There was some initial business to discuss. After that was over with and the DaSilvas (Dr. DaSilva was the husband of Cecília, who ran the legitimate half of their business) were sufficiently convinced I was trustworthy, Cecília returned to the front of the store and I left Audrey and Sasha in the waiting room to follow Dr. DaSilva back to his office, a cramped but clean, windowless room with a desk, a sink, and an operating table. An assortment of surgical equipment lay gleaming on the counter. The operating table had a white bedsheet draped over it, with fluorescent lamps C-clamped to its edges. Dr. DaSilva decompressed into the office chair behind his desk, and I sat across from him in a small wooden chair facing it. There was a distinct sense of Old World gentility to Dr. DaSilva.
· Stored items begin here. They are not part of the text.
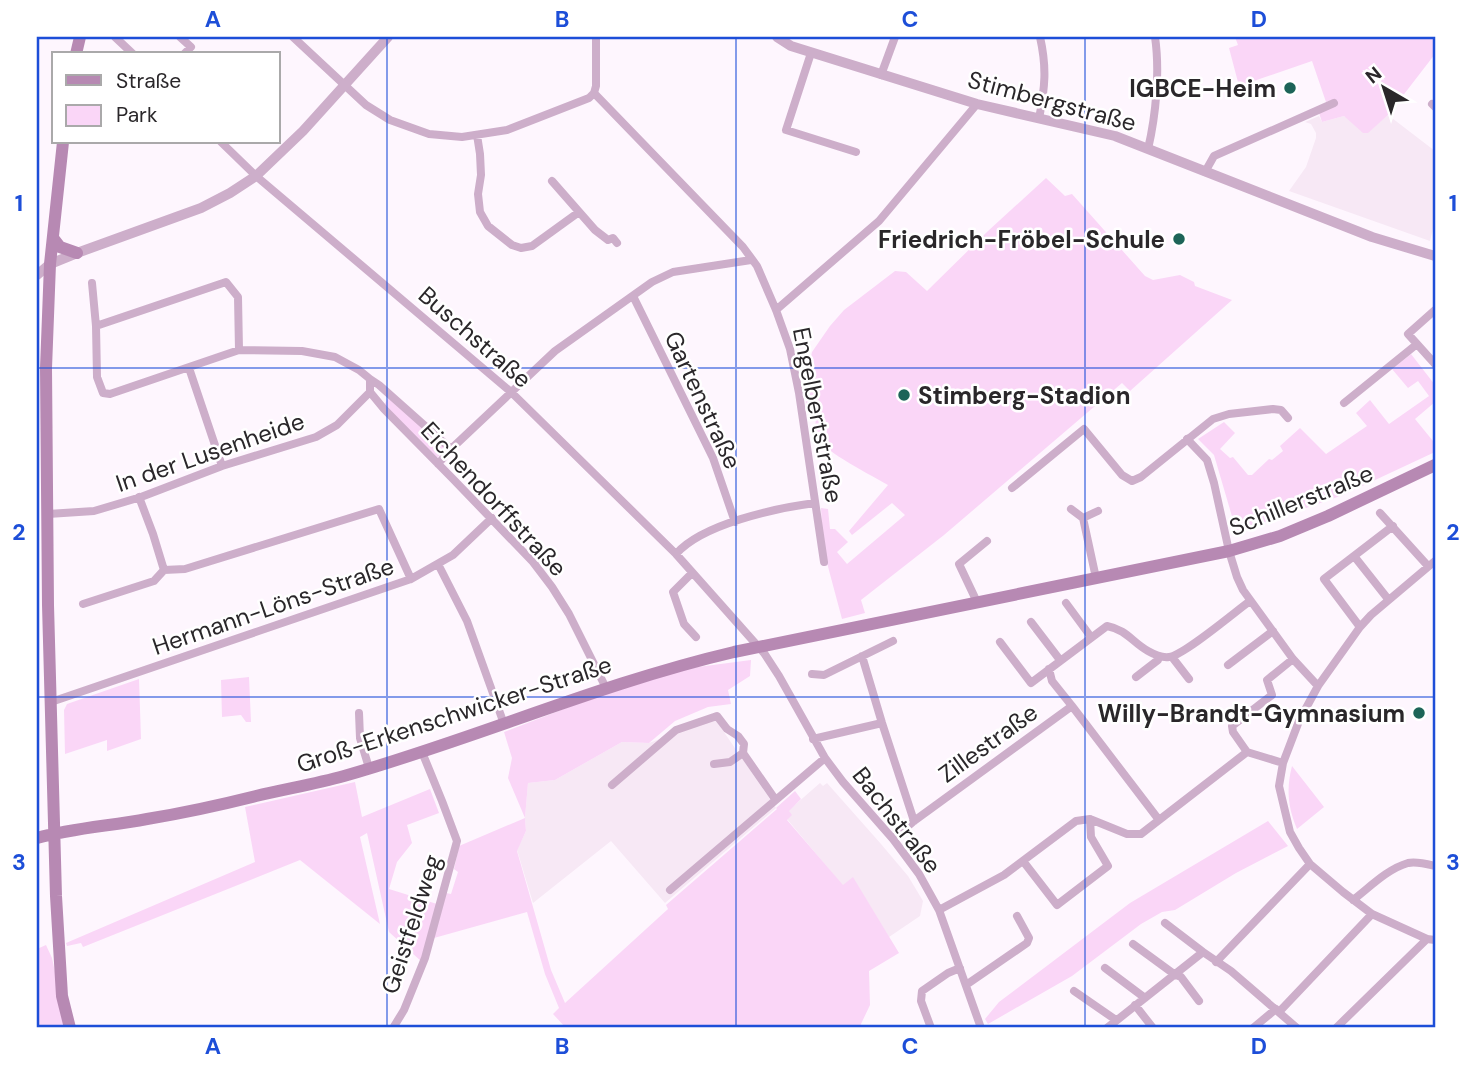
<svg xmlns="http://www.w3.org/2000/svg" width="1472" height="1065" viewBox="0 0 1472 1065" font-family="'DM Sans',sans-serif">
<rect width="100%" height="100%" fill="#fef6fe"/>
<path fill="#f7e8f5" d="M1388,115L1435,151V220L1430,241L1289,191L1306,167L1316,138V133L1311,124L1305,122L1319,116L1322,122L1344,116L1368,132Z
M715,719L776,808L665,903L611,841L533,903L517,850L526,831L525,818L528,783L555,780L622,742L649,743Z
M820,783L823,786L827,783L881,844L908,876L923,901L920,916L889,937L853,878L843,886L787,819L791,815L788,811Z"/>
<path fill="#fad6f7" d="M1235,37H1435V54L1388,115L1368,133H1363L1344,116L1322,122L1319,113L1332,100L1326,102L1312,61L1239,86L1229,48L1238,45Z
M1046,178L1065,196L1072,194L1145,276L1153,280L1180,275L1194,282L1195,286L1232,300L1130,391L1122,383L944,535L861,600L865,613L842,619L823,548L821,508L828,509L830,529H835L848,542L837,552L847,564L905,515L892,503L852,535L849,531L888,485C873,476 824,452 817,437C814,431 816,423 816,415L808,413L806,401L810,396L808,372L812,352L830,326L844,310L895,271L906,272L927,291L988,231Z
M1411,354L1435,385V402L1415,419L1433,441L1435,440V452L1343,495L1275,519L1236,530L1214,455L1198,439L1224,422L1235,433L1220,449L1230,458L1233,457L1248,475H1252L1269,459L1272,460L1283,451L1280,446L1300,428L1326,454L1367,426L1356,413L1370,400L1389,424L1429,396L1418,381L1408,388L1392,369Z
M389,397L446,449L437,458L384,405Z
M751,660L750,676L728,690L731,704L708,707L675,721L649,743L622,742L555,780L528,783L525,818L526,831L517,851L551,970L565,1003L668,909L666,905L777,809L776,808L795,791L801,799L789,811L792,815L787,820L843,885L853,877L899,953L869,971L870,1005L861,1024L862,1028H566L553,1014L559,1008L545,974L527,912L434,938L446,893L451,894L458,872L454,869L459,846L525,818L508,778L512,758L504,732L613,690L690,668Z
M249,677L251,722H246L241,715L222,717L221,680Z
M139,679L141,739L107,751V740L65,754L64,710L67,704Z
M1292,766L1324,807L1297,829C1288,808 1286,789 1292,766Z
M355,782L362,817L430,789L439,813L407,825L412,843L397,862L389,889L437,904L422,962L389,932L367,833L360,837L380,924L300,860L83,947L81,943L67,946L66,943L255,862L245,807Z
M1268,821L1288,846L1236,873L1175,910L1162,912L1141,924L1072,976L988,1024L985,1019L999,1002L1130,903Z
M46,945L52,958L67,1028H37V949Z"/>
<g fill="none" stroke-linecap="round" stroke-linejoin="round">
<path stroke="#cdaeca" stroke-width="8" d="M115,37L133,54
M180,37L191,47L184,54
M293,37L366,105L390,120L429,134L462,137L507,130L589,98L594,93L596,86V37
M811,53L786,130L856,152
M881,75L895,37
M594,93L743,247L757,266L776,310L790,349L799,393L824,562
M1432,104L1435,107
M1039,119C1045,87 1047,68 1040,37
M477,135L480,154L481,175L478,194L480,212L488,226L512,245L521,248L532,246L579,212
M221,142L256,176L511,392L676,554L764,653L779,676L825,758L843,782L893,839L919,874L939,910L981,1028
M1148,149C1156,115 1160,71 1155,37
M1205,172L1214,156L1334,103
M552,181L595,230L608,240L613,238L617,243
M92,283L96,326L97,377L103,393L110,394L239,350L302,351L335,357L359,370L370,379V392L384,409L453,479L533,562L552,587L569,614L606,688
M633,296L713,458L735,522
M776,310L879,221L977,104
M1435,310L1408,334L1435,364
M96,326L226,282L238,297L239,350
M189,368L222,466
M370,379L379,385L451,449
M1344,403L1417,344
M1187,439L1207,460L1214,483L1229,551L1237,577L1243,590L1293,659L1318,686
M438,464L451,449L555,351L652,282L673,272L751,260
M1012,488L1084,429L1122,475L1132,481L1141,477L1213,419L1229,414L1273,409L1281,410L1288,418
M1071,509L1083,518
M1380,513L1428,566
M48,514L94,511L141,497L222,466L316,437L337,425L370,392
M676,554C702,524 776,508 815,503
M1354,556L1388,599
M1435,561L1371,615L1360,627L1318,686L1299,721L1283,763L1279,786L1290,832L1299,848L1310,864L1343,892L1372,914L1427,939L1435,940
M438,564L467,621L504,724
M164,570L185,569L379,509L411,579
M692,573L673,592L684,624L696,637
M1096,578L1083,518L1098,511
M977,602L959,564L987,541
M1066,603L1091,637
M83,604L154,581L164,570L153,534L139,497
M1031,622L1060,660
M1360,627L1324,579L1393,526
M1000,642L1031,683L1107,626C1127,630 1132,642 1148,651C1155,655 1162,658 1169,657C1183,656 1236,611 1250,601
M862,656L882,723L914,821
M1172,657L1189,679
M1228,665L1273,631
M812,674L824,675L893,641
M1136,677L1158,660L1159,656
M51,702L411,579L453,555L492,518
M1072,706L1159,820
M359,713L360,738L369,768
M813,739L882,723
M1247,752L1233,732L1232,726L1272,695L1267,680L1293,659
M714,764L730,762L743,753L775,799
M612,785L676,730L717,716L727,729L738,736L744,744L743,753
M893,839L914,821L1072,706L1052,681L1049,669
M1023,861L1057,905L1108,866L1091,837L1090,819
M670,890L825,758
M1353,900C1369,888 1387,869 1408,863C1416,861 1427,864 1435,866
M939,910L1004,875L1076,821L1090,819L1127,834H1141L1247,752L1283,763
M1165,923L1203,952L1231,971L1297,1028
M1133,944L1174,974L1181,977L1199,1001
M1216,962L1310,864
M1105,968L1145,998
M966,985L1027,943L1029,938L1017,916
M1074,991L1116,1020
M1135,1005L1153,1028
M1279,1012L1372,914
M393,1028L404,1010L425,958L457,841L442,801L422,752
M931,1028L921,1001L922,991L948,973L960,968
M1107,1028L1203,952
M1253,1028L1276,1009
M1336,1028L1427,939"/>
<path stroke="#cdaeca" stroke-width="10" d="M777,37L791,46L977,104L1115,136L1372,237L1435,256
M37,275L50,264L77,253L201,208L230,193L256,176L303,131L388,37"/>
<path stroke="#b789b3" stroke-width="12" d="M76,54L80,37
M63,142L50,264L46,368L48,605L56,896L62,996L70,1028
M53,238L60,247L77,253
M37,838C73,828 110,826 147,819C183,813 220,805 256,796C285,789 315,784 344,776C475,739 601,683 734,652L1229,551L1280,536L1328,516L1435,465"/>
</g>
<path fill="none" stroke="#1d4ed8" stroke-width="2" stroke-opacity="0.55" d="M387,37V1028M736,37V1028M1085,37V1028M37,368H1435M37,697H1435"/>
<g fill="#1d6458" stroke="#fff" stroke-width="2.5">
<circle cx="1290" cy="88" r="7"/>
<circle cx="1179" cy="239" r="7"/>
<circle cx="904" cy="395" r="7"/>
<circle cx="1419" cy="713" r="7"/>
</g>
<g text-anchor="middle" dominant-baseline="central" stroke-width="5" stroke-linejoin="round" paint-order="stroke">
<g font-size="24" font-weight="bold" fill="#2a272a" stroke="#fff" text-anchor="end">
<text x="1276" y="88">IGBCE-Heim</text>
<text x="1165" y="239">Friedrich-Fröbel-Schule</text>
<text x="918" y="395" text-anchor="start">Stimberg-Stadion</text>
<text x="1405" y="713">Willy-Brandt-Gymnasium</text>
</g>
<g font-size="24" fill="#2a272a" stroke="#fff">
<text transform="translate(1052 101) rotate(15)">Stimbergstraße</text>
<text transform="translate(475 337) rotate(41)">Buschstraße</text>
<text transform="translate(703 400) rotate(65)">Gartenstraße</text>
<text transform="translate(818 415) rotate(79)">Engelbertstraße</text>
<text transform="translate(210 452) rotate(-19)">In der Lusenheide</text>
<text transform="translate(494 499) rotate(47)">Eichendorffstraße</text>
<text transform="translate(1301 500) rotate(-22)">Schillerstraße</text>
<text transform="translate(273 606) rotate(-19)">Hermann-Löns-Straße</text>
<text transform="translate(454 714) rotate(-18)">Groß-Erkenschwicker-Straße</text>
<text transform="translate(988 743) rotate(-36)">Zillestraße</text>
<text transform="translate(897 820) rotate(52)">Bachstraße</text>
<text transform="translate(411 924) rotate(-72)">Geistfeldweg</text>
</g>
</g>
<rect width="1472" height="1065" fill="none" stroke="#ffffff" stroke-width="77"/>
<rect x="52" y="52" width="228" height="91" fill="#ffffff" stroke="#aaa9aa" stroke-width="2"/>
<rect x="66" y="75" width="35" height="10" fill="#b789b3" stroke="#aaa9aa" stroke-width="2"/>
<text x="116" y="88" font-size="21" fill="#2a272a">Straße</text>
<rect x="66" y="105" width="35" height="21" fill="#fad6f7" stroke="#aaa9aa" stroke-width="2"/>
<text x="116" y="122" font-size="21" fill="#2a272a">Park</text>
<g transform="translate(1384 88) rotate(321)" stroke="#ffffff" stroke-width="5" paint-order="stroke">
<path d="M0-5L12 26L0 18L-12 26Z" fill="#2a272a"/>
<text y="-10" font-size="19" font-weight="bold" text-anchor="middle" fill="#2a272a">N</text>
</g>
<rect x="38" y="38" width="1396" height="988" fill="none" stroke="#1d4ed8" stroke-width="2.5"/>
<g font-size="23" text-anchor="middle" font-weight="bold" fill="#1d4ed8">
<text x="213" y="27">A</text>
<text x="562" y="27">B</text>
<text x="910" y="27">C</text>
<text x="1259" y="27">D</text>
<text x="19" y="211">1</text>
<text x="1453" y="211">1</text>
<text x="19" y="540">2</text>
<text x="1453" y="540">2</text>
<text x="19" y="870">3</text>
<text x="1453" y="870">3</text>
<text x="213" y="1054">A</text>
<text x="562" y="1054">B</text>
<text x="910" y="1054">C</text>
<text x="1259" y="1054">D</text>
</g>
</svg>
Seen close up, he looked even more like a silent film star: he even seemed to move like a man in an old movie, too slowly when standing still and too quickly when walking, and sometimes, while in transit, popping instantaneously from one place to another; you could almost hear the crackle of decaying film as he moved around the room.
“I need your help, Dr. DaSilva. I want a nose.”
“I believe I can provide that,” he nodded. He sat in his cheap wheeling office chair with his elbows anchored on the thighs of his crossed legs and his fingers making a cage, each fingertip leaning on its corresponding fingertip. Dr. DaSilva looked like a man of science. Something about his mannerisms reminded me at that moment of Dr. Norman Plumlee.